Extracted data entries
*** Begin section ***
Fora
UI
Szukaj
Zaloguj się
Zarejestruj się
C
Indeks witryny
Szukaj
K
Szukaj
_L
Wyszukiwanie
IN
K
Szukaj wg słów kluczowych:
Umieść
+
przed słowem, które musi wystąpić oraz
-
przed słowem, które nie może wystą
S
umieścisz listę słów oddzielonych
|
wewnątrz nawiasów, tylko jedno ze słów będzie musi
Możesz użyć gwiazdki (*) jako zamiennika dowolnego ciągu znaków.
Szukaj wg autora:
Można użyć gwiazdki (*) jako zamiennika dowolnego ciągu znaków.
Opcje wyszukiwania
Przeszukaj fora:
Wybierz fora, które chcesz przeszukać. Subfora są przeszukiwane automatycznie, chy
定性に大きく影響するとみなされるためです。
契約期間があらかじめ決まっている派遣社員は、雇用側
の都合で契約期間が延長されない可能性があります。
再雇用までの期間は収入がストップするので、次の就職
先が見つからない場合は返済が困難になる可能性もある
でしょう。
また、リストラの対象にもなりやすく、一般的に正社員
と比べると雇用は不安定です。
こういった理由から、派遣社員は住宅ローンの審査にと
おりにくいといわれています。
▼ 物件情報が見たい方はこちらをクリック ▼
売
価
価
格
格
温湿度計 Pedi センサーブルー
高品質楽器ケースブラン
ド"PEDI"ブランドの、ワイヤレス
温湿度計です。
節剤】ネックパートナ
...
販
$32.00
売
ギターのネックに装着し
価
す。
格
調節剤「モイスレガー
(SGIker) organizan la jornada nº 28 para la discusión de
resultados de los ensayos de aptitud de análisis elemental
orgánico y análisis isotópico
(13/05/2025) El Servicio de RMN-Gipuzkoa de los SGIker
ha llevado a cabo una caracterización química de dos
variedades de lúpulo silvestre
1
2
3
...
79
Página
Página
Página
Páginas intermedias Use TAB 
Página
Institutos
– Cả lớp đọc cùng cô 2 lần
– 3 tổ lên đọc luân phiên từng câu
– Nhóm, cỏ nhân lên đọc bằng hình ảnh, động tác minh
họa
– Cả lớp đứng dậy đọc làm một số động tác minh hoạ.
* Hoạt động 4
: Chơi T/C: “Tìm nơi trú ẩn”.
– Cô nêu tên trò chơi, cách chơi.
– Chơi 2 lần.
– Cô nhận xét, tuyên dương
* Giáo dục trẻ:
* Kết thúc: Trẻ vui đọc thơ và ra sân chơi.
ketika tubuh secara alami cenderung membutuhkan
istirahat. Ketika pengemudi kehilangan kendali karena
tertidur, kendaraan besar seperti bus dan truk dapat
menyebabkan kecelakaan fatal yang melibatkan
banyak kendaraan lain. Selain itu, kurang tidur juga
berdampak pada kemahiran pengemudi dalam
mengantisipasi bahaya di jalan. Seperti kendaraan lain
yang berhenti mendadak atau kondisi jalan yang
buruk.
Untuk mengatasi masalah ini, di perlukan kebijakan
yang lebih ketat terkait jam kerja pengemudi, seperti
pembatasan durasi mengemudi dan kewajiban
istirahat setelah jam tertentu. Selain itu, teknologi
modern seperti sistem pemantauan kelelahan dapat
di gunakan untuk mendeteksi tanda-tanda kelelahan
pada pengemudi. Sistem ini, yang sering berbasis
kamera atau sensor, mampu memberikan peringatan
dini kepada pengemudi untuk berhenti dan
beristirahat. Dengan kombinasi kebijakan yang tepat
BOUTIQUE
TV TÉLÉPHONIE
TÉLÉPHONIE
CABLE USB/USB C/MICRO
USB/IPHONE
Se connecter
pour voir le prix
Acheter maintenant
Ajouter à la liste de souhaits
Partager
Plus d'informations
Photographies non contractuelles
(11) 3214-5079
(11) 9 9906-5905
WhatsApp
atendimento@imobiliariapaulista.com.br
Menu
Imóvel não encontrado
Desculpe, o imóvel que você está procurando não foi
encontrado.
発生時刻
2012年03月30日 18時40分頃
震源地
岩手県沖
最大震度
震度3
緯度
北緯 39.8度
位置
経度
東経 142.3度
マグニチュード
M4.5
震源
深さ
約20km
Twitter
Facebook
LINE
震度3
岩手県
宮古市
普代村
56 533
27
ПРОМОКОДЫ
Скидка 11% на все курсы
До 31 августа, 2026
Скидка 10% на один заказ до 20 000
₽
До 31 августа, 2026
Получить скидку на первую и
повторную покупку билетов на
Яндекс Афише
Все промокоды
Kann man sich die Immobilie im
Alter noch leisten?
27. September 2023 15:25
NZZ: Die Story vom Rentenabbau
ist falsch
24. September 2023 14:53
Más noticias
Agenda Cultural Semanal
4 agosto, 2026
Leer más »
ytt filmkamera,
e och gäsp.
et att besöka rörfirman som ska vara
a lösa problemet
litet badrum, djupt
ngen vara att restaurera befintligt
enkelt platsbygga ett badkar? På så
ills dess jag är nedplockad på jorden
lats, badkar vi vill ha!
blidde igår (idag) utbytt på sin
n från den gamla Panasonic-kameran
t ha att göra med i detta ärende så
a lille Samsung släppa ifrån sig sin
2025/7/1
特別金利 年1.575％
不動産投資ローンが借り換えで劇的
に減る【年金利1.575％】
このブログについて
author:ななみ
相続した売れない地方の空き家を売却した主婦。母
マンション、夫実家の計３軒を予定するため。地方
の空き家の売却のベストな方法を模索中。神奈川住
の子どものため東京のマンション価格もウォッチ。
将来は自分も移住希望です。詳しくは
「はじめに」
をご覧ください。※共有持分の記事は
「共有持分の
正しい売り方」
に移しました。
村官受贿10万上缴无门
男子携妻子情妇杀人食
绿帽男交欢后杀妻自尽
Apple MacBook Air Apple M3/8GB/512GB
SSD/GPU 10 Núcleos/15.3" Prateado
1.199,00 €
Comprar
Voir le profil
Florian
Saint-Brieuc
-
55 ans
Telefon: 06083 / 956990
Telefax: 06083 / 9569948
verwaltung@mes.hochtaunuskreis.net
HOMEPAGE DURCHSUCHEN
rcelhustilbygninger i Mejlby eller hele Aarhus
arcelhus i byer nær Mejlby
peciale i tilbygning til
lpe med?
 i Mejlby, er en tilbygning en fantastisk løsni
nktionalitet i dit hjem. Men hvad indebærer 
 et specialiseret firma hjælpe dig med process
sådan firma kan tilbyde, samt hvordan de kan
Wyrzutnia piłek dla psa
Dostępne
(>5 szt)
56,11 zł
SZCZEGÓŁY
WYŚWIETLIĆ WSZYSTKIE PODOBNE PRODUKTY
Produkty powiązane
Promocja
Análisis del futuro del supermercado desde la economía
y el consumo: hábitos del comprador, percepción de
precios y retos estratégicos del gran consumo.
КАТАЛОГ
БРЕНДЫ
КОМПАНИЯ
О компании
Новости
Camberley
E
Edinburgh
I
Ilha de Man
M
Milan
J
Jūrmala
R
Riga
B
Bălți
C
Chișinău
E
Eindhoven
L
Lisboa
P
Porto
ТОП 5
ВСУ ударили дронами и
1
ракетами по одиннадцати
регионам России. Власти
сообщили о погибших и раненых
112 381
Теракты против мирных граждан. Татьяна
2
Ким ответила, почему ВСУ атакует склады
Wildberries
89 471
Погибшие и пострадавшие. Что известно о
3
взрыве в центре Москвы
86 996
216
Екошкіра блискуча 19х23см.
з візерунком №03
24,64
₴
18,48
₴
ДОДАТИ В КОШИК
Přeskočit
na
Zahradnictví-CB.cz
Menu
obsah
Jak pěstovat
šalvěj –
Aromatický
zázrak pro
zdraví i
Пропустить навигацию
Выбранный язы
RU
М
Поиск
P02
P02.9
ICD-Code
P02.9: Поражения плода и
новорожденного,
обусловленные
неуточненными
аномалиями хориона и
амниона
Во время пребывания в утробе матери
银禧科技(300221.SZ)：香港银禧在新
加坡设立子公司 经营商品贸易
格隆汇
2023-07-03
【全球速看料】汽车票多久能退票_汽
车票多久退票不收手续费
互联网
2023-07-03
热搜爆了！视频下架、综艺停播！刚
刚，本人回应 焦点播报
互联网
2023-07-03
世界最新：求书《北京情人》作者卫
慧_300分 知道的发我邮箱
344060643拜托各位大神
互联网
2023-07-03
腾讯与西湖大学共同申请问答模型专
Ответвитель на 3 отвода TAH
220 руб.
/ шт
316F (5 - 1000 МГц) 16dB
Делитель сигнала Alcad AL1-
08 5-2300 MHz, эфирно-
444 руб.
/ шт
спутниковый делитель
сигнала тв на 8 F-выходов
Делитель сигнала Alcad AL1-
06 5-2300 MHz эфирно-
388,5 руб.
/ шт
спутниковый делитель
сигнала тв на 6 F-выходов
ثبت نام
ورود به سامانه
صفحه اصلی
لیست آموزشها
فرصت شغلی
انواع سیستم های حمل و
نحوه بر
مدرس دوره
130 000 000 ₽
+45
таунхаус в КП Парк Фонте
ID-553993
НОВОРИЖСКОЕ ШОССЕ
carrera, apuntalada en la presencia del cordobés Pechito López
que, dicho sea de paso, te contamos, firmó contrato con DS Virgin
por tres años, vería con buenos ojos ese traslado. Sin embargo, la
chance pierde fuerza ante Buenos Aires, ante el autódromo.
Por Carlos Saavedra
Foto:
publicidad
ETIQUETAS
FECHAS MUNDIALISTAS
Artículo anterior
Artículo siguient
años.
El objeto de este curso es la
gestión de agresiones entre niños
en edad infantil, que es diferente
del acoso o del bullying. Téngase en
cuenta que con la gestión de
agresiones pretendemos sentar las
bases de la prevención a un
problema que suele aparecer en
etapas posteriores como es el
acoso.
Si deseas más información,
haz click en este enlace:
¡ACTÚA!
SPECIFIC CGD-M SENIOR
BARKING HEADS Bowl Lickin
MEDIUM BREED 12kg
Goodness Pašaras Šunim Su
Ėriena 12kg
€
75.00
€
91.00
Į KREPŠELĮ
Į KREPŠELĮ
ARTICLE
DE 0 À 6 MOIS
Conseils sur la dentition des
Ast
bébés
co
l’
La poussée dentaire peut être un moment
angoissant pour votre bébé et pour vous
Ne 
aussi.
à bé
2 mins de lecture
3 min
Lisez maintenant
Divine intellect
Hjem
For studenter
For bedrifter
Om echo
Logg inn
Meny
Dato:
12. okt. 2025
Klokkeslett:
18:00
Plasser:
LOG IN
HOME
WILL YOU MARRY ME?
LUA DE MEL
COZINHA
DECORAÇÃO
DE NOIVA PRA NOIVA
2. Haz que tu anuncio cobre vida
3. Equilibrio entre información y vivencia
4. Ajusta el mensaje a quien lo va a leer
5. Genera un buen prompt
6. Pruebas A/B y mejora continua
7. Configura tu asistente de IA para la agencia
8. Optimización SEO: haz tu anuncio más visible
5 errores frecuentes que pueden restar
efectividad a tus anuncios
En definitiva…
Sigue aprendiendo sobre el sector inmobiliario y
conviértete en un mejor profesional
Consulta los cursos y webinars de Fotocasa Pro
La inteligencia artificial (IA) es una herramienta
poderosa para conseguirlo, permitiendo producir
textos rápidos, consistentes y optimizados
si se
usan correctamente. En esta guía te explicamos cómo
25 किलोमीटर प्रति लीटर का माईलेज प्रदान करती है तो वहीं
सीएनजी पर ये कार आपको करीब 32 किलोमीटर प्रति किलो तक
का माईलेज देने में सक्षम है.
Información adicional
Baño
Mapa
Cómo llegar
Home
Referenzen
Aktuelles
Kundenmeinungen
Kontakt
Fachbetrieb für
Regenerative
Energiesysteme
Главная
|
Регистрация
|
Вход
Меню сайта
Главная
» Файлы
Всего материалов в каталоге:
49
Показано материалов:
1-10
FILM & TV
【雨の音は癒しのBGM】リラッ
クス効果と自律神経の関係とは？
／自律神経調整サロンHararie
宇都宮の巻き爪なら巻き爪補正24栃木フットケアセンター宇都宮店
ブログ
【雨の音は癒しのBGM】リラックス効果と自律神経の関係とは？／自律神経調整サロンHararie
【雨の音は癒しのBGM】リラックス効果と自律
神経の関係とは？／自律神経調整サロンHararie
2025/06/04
*** End section ***
Every line above carrying the word "entre" needs to be shown.

◆ **Task result**:
gestión de agresiones entre niños
3. Equilibrio entre información y vivencia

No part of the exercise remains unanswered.